Reproduce word for word the passage of the concision editing guide below, starting at "Marked by brevity" and ending at "achieve this aim.".

→ **DOCUMENT PASSAGE**
[Start of section]
Editing for Concision
  • 10-minute read
  • 21st November 2023

Editing for Concision

Introduction

The goal of editing for concision is to ensure that the text reflects the writer’s intended meaning in the simplest way possible. 

Often, sentences will contain weak or unnecessary words that don’t contribute to the meaning, and removing or replacing these words enhances the clarity of the writing.

Merriam-Webster defines concise as:

Marked by brevity of expression or statement; free from all elaboration and superfluous detail.

It is important to bear this definition in mind. While brevity is key, the focus is removing superfluity rather than simply reducing the word count (although this can sometimes be part of an editing brief). Leaving the text with fewer words does not necessarily mean you’ve successfully created a concise piece of writing.

The goal is to edit for concision without changing the text’s meaning or altering the author’s style. This microlearning will look at ways to help achieve this aim.

Launch the microlearning module below to learn more about writing concisely and to test your knowledge using our interactive quiz.

 

 

Launch Microlearning

Correcting Wordiness

“Wordiness,” or using several words when one (or none) will do, can take several forms. Let’s have a look at each of them.

Extra Words

For a sentence to be concise, every word needs to perform its own particular function.

If a word doesn’t serve a purpose, or if other words make that word redundant, you can remove it.

For example:

The company’s dominance will expand further.

“Expand” already implies that the company’s dominance will go beyond what it currently is. Therefore, “further” is unnecessary (unless you are comparing the expansion to previous growth).
[End of section]
→ **MATERIAL PROVIDED**
[Start of section]
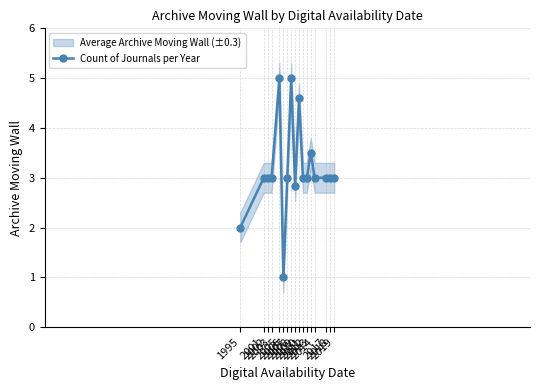

The chart shows a value of 4.7 at 2018. True or false?

False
[End of section]
→ **THE ANSWER**
Marked by brevity of expression or statement; free from all elaboration and superfluous detail.

It is important to bear this definition in mind. While brevity is key, the focus is removing superfluity rather than simply reducing the word count (although this can sometimes be part of an editing brief). Leaving the text with fewer words does not necessarily mean you’ve successfully created a concise piece of writing.

The goal is to edit for concision without changing the text’s meaning or altering the author’s style. This microlearning will look at ways to help achieve this aim.